Demonstrasi Anarkis Menolak UU Cipta Kerja Tak Mendapat Simpati Rakyat

Foto Ilustrasi

Oleh : Edi Jatmiko 

Unjuk rasa untuk menentang omnibus law UU Cipta Kerja makin memanas di beberapa daerah, bahkan berujung tindakan anarki. Para pendemo bahkan berani melempar aparat dengan batu, bahkan membakar sebuah kantor polisi. Demo yang berujung kerusuhan spontan membuat rakyat tak lagi bersimpati kepada kaum buruh.

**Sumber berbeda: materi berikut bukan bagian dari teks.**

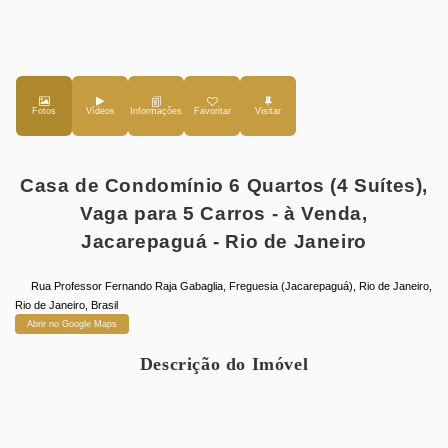
Fotos
Vídeos
Favoritar
Casa de Condomínio 6 Quartos (4 Suítes),
Vaga para 5 Carros - à Venda,
Jacarepaguá - Rio de Janeiro
Rua Professor Fernando Raja Gabaglia
,
Freguesia (Jacarepaguá)
,
Rio de Janeiro
,
Rio de Janeiro
,
Brasil
Abrir no Google Maps
Descrição do Imóvel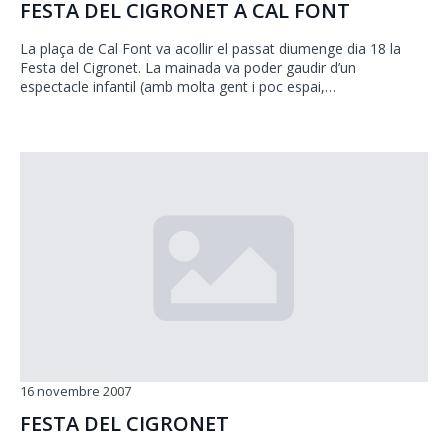
FESTA DEL CIGRONET A CAL FONT
La plaça de Cal Font va acollir el passat diumenge dia 18 la
Festa del Cigronet. La mainada va poder gaudir d’un
espectacle infantil (amb molta gent i poc espai,…
16 novembre 2007
FESTA DEL CIGRONET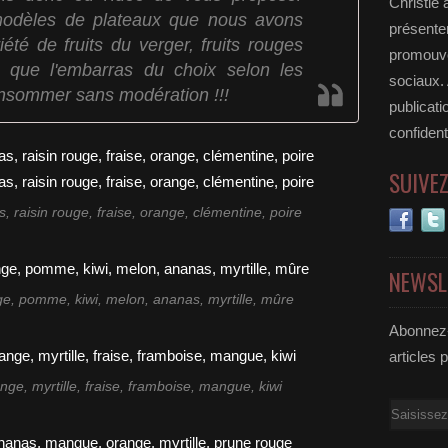
Christie 
 modèles de plateaux que nous avons
présenter
été de fruits du verger, fruits rouges
promouvoi
a que l'embarras du choix selon les
sociaux.
consommer sans modération !!!
publicati
confident
SUIVE
, raisin rouge, fraise, orange, clémentine, poire
NEWSL
ge, pomme, kiwi, melon, ananas, myrtille, mûre
Abonnez-
articles 
nge, myrtille, fraise, framboise, mangue, kiwi
Email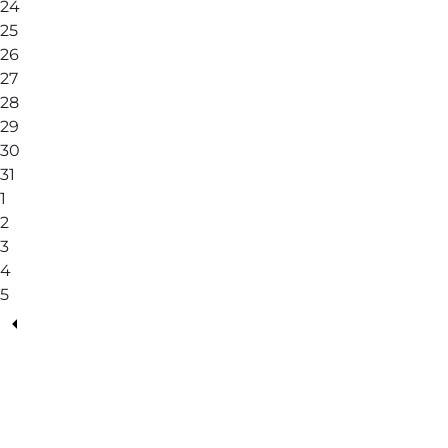
24
25
26
27
28
29
30
31
1
2
3
4
5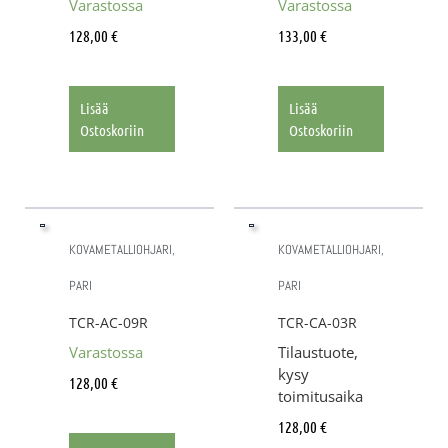
Varastossa
Varastossa
128,00
€
133,00
€
Lisää
Lisää
Ostoskoriin
Ostoskoriin
KOVAMETALLIOHJARI,
KOVAMETALLIOHJARI,
PARI
PARI
TCR-AC-09R
TCR-CA-03R
Varastossa
Tilaustuote,
kysy
128,00
€
toimitusaika
128,00
€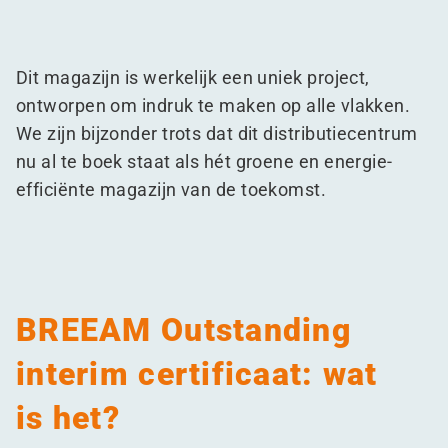
Dit magazijn is werkelijk een uniek project,
ontworpen om indruk te maken op alle vlakken.
We zijn bijzonder trots dat dit distributiecentrum
nu al te boek staat als hét groene en energie-
efficiënte magazijn van de toekomst.
BREEAM Outstanding
interim certificaat: wat
is het?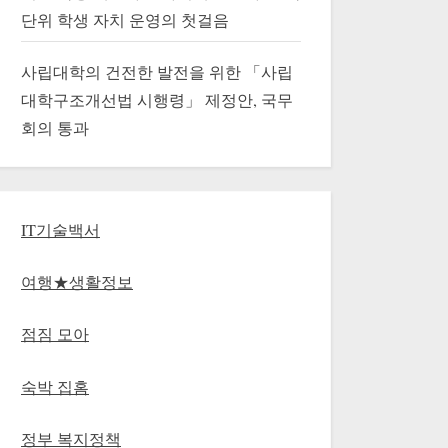
단위 학생 자치 운영의 첫걸음
사립대학의 건전한 발전을 위한 「사립
대학구조개선법 시행령」 제정안, 국무
회의 통과
IT기술백서
여행★생활정보
점짐 모아
숙박 집홈
정부 복지정책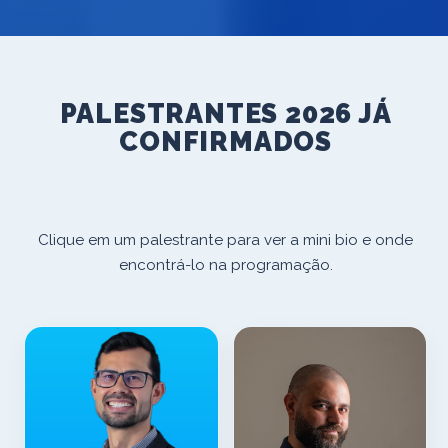
PALESTRANTES 2026
JÁ
CONFIRMADOS
Clique em um palestrante para ver a mini bio e onde
encontrá-lo na programação.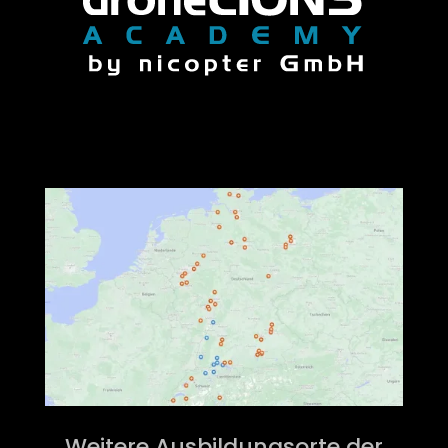
Weitere Ausbildungsorte der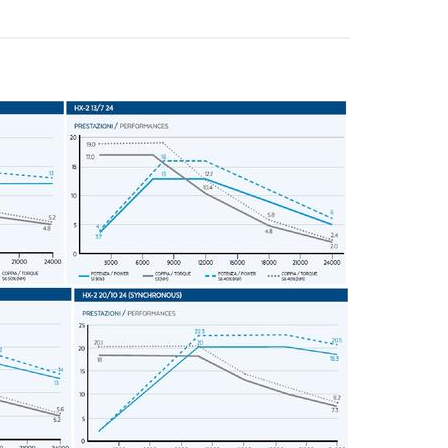
 marketing.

Para buruh berunjuk rasa selama 3 hari, sejak 6 oktober 2020. Aksi ini tak hanya diadakan di Jakarta, tapi juga kota-kota lain di Indonesia. Dalam demo sekaligus mogok kerja massal, para buruh menentang omnibus law yang dianggap tidak sesuai dengan iklm ketenagakerjaan di Indonesia. Mereka juga memprotes UMK yang dibuah jadi UMP.

Biasanya masyarakat akan memberi perhatian kepada para buruh, karena nasib mereka yang malang. Namun sayang dalam demo buruh ini, tidak ada simpati sama sekali. Ada beberapa penyebabnya, mulai dari unjuk rasa yang penuh kekerasan, pendemo yang seenaknya sendiri, hingga mereka yang ngotot long march dan tidak taat protokol kesehatan.

Rakyat hanya bisa mengelus dada melihat demo buruh yang katanya aksi untuk menyampaikan aspirasi, namun malah berujung anarki. Bagaimana tidak? Di Malang, para pendemo melempari gedung DPRD bahkan Balai Kota yang ada di sebelahnya, dengan batu dan petasan. Bahkan ada bus yang jadi korban demo dan akhirnya rusak, serta seorang aparat terluka.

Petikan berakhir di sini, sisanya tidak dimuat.